Exercise requirements: From the line containing "cherry-pick around it." down to the line containing "Copyright (c) 2013" in the records below, reproduce every line exactly, ends included, and omit all others.

Input for this task:

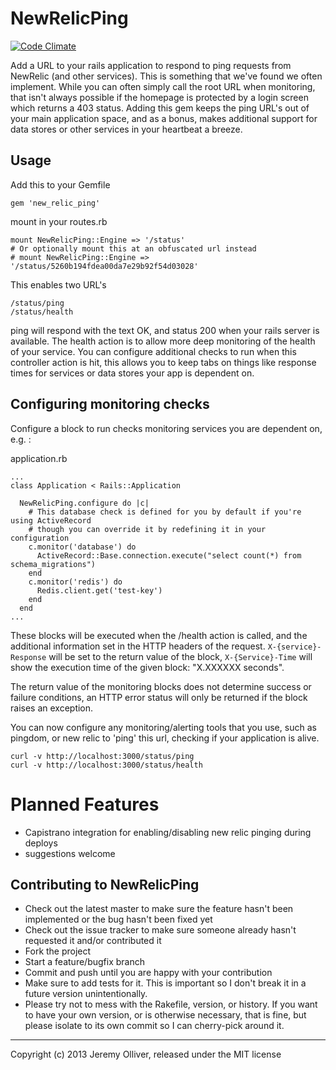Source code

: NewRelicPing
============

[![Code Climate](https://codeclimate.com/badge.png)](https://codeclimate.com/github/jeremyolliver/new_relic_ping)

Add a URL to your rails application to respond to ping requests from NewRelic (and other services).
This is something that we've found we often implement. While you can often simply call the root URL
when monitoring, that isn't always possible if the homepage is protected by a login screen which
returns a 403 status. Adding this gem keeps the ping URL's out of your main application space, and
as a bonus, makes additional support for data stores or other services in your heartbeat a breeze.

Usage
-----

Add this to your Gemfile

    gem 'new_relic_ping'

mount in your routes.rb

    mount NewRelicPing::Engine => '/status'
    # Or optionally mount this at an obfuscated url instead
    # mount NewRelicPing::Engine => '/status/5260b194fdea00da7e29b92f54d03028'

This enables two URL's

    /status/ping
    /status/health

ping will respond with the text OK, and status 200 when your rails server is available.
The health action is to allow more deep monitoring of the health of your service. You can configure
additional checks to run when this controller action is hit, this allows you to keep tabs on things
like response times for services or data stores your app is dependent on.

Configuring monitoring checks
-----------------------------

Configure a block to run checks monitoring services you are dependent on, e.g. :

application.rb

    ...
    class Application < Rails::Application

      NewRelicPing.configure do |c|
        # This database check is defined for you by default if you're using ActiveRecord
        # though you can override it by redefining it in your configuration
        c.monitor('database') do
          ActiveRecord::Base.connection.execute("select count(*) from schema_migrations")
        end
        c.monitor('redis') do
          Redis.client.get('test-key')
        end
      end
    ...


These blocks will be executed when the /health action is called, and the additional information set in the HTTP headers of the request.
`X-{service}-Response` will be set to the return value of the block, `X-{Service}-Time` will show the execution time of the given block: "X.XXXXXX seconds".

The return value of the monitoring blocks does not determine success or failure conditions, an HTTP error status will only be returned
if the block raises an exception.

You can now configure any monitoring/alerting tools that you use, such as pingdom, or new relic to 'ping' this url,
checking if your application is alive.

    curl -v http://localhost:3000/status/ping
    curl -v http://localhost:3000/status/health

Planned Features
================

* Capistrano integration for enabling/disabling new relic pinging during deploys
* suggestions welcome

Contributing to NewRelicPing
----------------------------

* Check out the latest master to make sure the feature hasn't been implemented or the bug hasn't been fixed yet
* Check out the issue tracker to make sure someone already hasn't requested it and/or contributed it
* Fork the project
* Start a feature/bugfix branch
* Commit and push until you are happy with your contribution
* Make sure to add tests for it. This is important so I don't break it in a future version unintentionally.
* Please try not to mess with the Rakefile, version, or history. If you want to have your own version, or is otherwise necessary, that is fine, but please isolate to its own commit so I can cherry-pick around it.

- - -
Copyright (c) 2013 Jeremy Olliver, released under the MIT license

---

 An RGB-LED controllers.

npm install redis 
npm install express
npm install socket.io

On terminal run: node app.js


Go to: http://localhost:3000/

Exercise result:
* Please try not to mess with the Rakefile, version, or history. If you want to have your own version, or is otherwise necessary, that is fine, but please isolate to its own commit so I can cherry-pick around it.

- - -
Copyright (c) 2013 Jeremy Olliver, released under the MIT license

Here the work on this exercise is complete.